Lets get started by writing a simple C program like so:
// hello_world.c
#include <stdio.h>
int main(){
printf("Hello, World !\n");
return 1;
}
As I've said before C is the Latin of programming languages, it is a very verbose language that has influenced innumerable programming languages. It is very nice in that it gives the programmer a ton of control over memory utilization, and because it is a compiled language it runs very fast. Because of these traits C was the language chosen to write most operating systems and higher level programming languages in.
C is such a low level language that in order to print something to STDOUT we must include the Standard Input/Output library, which is exactly what we're doing when we declare #include <stdio.h>
at the top of our program, this allows us access to the printf
function.
All programs must run in a main
function, languages like Ruby, Python and JavaScript abstract away the utilization and deceleration of a main
function but if you look at the stack traces for those languages closely you'll see that it is there in the background. Functions run and evaluate to a value, and we must specify the type of that value so that the CPU can allocate a proper amount of memory.
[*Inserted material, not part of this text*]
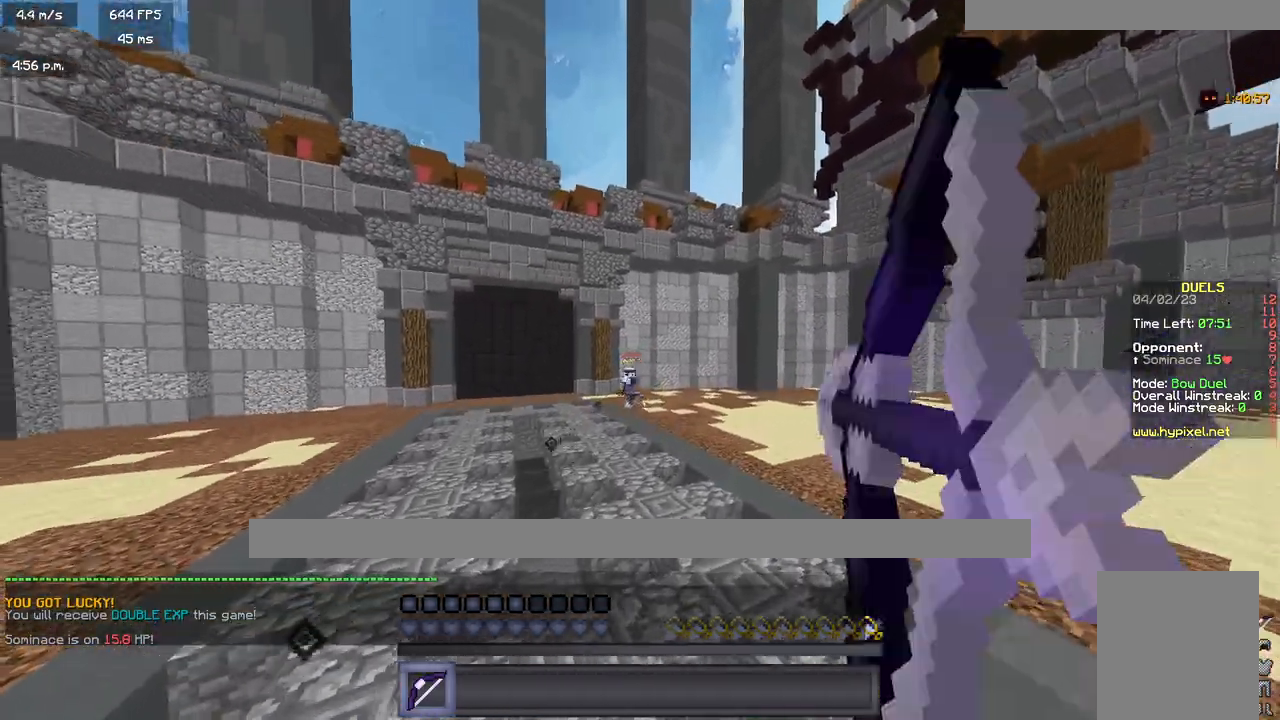
{"keys": ["a", "w"], "mouse": ["right"], "events": [[150, "a", "down"], [217, "d", "up"]]}
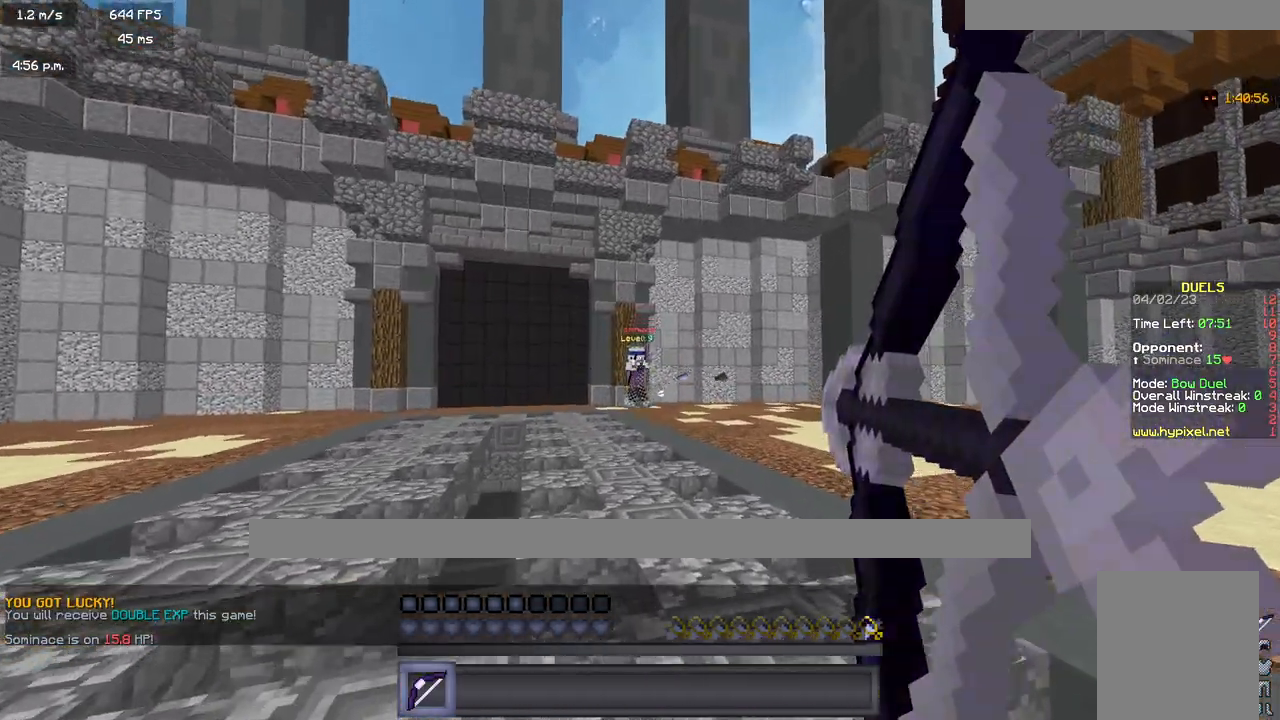
{"keys": ["a", "w"], "mouse": [], "events": [[250, "mouse_right", "up"]]}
In this short example we return an integer which is a rational number which takes up 4 bytes of memory. A byte is a collection of 8 bits. A bit is a single segment of memory that can be in a binary state of either a 1 or 0. This means that an integer is actually composed of 32 1's or 0's residing within memory. Typically a successful run of a program will be denoted by returning 1, while an error will be noted by the return of 0.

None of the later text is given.